**Activity**
Starting at the line that contains "Related Articles" in the listing below, write out every line word for word until you have written the line that contains "S.Y.B.Sc. (I.T) (Sem - IV)".

**Record set**
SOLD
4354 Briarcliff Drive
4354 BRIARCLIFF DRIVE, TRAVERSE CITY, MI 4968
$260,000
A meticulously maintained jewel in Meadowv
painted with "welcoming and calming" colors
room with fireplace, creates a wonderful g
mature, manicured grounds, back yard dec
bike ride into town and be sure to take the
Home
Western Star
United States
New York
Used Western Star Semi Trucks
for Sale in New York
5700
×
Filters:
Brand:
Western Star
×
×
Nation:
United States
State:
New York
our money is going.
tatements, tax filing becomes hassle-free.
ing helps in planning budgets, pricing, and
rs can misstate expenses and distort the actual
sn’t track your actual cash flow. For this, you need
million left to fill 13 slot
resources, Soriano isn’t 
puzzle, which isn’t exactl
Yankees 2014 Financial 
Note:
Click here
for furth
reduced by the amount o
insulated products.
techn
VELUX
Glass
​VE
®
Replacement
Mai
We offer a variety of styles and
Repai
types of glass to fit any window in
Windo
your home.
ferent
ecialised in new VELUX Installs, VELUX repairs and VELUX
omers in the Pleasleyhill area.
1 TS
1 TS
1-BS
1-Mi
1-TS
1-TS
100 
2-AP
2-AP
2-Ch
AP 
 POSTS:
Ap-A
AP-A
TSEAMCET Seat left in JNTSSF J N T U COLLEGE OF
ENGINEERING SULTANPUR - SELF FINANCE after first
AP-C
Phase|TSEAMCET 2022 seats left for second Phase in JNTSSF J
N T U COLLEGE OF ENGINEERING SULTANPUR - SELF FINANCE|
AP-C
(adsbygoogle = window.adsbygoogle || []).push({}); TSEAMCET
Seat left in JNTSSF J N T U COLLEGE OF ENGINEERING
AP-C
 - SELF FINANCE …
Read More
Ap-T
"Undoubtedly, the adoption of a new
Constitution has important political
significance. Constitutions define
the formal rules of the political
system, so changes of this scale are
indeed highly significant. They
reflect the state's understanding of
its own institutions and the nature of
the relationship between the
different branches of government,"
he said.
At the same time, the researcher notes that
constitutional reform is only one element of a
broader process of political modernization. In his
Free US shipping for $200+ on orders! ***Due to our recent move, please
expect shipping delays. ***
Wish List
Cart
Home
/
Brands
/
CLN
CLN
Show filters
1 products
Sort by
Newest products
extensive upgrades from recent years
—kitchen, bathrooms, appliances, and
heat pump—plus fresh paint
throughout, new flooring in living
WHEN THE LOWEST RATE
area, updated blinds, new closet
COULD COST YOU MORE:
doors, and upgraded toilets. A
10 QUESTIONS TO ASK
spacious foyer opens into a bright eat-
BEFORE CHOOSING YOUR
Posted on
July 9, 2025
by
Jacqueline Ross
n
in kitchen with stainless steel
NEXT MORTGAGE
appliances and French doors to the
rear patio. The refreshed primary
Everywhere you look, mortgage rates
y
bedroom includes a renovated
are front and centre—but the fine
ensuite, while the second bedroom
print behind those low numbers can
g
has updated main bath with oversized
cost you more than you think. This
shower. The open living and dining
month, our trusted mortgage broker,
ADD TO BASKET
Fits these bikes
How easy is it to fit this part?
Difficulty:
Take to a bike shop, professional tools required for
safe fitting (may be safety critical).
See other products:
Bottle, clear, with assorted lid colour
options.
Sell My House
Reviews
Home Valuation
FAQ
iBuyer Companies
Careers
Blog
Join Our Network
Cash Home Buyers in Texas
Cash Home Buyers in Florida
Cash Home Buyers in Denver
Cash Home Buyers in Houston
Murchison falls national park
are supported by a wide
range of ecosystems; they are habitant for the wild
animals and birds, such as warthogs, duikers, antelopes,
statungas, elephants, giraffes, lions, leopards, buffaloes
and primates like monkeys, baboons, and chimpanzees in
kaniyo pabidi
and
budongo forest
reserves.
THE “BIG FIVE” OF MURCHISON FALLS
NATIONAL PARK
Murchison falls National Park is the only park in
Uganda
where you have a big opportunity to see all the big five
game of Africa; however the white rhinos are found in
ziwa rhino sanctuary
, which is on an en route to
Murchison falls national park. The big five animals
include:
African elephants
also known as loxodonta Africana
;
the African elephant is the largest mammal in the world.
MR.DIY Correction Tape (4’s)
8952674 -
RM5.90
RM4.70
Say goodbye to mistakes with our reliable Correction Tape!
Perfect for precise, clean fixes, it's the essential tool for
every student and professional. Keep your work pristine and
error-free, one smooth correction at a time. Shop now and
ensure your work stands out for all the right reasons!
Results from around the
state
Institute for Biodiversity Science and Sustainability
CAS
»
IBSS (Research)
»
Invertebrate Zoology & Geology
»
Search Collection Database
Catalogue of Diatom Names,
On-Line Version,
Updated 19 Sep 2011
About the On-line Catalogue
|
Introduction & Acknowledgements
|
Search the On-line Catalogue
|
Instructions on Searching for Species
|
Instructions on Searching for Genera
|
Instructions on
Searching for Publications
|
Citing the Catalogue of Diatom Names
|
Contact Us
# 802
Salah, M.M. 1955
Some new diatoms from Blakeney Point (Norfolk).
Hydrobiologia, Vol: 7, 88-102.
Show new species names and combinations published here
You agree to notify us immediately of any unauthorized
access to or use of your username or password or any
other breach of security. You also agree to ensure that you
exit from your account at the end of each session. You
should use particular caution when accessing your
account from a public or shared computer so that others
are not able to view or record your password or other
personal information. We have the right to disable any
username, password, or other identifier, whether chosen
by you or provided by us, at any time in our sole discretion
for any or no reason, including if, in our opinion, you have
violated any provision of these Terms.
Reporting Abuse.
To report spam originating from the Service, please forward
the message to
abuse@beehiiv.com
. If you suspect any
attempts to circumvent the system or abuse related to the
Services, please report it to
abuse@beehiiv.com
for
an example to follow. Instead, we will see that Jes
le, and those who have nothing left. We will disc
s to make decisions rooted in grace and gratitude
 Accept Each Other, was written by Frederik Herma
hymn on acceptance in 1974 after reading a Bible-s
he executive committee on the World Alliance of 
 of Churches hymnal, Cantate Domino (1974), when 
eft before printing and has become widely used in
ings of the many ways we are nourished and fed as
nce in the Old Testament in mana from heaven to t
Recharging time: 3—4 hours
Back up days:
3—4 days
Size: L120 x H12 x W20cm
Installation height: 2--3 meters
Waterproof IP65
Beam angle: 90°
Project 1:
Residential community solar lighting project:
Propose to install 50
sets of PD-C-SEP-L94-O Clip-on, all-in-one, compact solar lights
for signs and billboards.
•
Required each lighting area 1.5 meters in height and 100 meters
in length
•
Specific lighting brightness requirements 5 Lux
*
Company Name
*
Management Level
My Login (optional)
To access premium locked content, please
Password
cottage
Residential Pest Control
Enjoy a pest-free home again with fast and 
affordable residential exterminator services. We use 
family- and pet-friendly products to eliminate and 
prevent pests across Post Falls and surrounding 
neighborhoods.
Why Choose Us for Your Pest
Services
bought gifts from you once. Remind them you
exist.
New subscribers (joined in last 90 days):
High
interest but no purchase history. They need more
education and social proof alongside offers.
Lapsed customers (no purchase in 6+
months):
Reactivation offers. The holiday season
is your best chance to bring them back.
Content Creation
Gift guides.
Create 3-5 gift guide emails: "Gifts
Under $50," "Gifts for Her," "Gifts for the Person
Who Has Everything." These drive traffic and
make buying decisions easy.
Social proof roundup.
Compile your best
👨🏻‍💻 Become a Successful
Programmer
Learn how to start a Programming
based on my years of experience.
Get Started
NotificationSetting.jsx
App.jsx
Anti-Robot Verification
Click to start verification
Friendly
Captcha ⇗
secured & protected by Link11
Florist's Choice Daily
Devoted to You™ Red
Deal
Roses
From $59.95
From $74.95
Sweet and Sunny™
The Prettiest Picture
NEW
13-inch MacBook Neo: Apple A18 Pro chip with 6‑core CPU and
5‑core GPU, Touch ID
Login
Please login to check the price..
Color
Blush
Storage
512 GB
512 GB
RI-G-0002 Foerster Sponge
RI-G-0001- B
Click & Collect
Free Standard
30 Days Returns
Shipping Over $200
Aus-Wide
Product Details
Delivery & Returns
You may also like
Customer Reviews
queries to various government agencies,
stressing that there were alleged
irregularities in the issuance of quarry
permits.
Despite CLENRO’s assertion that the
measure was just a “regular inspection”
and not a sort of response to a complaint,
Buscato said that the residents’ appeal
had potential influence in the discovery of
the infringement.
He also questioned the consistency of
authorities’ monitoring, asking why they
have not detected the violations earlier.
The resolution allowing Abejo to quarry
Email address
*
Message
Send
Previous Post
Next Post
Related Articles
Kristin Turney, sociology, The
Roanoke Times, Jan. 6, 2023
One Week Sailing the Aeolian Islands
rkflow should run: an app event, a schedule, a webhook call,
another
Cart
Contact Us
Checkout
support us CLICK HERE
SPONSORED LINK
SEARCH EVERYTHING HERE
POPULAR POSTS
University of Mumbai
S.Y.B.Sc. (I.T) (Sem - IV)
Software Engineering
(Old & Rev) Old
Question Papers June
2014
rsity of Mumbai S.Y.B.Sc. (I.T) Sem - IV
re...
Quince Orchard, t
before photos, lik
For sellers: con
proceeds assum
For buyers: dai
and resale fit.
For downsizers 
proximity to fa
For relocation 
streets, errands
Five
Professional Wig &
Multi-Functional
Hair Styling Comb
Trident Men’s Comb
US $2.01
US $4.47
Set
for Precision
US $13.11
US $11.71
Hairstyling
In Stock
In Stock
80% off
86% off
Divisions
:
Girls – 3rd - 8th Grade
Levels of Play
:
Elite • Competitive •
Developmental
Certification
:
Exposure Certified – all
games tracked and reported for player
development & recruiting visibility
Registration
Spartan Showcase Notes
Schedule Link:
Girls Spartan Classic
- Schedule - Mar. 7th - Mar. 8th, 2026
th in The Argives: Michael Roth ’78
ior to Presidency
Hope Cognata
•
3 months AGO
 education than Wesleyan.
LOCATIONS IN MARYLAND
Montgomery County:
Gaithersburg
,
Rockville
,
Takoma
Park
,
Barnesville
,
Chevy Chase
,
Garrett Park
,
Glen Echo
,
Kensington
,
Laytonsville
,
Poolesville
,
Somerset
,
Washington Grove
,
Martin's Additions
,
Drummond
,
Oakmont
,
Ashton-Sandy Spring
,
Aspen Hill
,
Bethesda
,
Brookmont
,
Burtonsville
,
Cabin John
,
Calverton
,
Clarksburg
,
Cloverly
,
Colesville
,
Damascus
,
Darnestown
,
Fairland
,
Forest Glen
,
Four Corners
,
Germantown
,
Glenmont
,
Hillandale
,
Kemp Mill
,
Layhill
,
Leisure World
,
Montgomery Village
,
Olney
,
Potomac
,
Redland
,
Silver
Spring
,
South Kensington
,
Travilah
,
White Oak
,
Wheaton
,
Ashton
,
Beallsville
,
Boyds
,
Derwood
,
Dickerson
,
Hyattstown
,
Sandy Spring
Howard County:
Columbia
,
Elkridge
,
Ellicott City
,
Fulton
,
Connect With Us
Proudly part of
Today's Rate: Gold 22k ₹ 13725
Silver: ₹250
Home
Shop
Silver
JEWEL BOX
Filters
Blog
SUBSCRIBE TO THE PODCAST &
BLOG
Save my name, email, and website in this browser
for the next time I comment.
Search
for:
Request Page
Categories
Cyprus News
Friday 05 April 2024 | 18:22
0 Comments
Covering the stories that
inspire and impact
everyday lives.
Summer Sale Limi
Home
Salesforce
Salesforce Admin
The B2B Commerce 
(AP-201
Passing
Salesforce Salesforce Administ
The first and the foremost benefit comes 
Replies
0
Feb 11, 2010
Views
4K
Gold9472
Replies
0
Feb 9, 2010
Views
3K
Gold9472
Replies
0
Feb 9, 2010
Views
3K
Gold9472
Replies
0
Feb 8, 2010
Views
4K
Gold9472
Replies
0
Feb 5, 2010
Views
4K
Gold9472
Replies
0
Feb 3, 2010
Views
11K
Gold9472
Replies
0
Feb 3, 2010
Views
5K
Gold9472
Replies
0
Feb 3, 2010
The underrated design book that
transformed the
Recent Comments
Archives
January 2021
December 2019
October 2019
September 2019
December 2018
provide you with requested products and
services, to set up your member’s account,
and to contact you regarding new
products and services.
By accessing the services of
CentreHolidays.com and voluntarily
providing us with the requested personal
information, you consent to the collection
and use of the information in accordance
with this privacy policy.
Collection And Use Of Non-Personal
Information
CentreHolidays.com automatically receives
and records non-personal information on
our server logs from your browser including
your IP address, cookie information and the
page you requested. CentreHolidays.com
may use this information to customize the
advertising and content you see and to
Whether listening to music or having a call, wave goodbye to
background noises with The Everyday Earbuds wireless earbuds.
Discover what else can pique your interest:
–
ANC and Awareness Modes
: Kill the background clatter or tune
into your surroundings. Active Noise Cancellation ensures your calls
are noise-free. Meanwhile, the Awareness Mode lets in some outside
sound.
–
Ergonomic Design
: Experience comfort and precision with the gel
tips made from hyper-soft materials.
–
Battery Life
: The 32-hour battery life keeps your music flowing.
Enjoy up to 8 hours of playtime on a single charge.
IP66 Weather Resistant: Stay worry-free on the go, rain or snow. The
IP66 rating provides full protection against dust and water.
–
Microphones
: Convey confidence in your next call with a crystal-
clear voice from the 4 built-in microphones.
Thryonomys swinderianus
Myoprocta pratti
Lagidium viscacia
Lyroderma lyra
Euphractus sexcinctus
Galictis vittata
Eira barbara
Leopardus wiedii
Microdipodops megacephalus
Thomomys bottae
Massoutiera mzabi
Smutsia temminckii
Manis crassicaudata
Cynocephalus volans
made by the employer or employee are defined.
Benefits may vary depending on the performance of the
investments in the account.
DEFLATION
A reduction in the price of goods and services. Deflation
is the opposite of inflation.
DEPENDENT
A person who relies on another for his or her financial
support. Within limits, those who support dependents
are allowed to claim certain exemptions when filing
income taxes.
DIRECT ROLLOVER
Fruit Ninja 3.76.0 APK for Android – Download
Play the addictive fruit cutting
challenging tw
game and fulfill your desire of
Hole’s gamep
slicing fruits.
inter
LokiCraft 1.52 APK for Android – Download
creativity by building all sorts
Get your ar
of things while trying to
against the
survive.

**Written answer**
Related Articles
Kristin Turney, sociology, The
Roanoke Times, Jan. 6, 2023
One Week Sailing the Aeolian Islands
rkflow should run: an app event, a schedule, a webhook call,
another
Cart
Contact Us
Checkout
support us CLICK HERE
SPONSORED LINK
SEARCH EVERYTHING HERE
POPULAR POSTS
University of Mumbai
S.Y.B.Sc. (I.T) (Sem - IV)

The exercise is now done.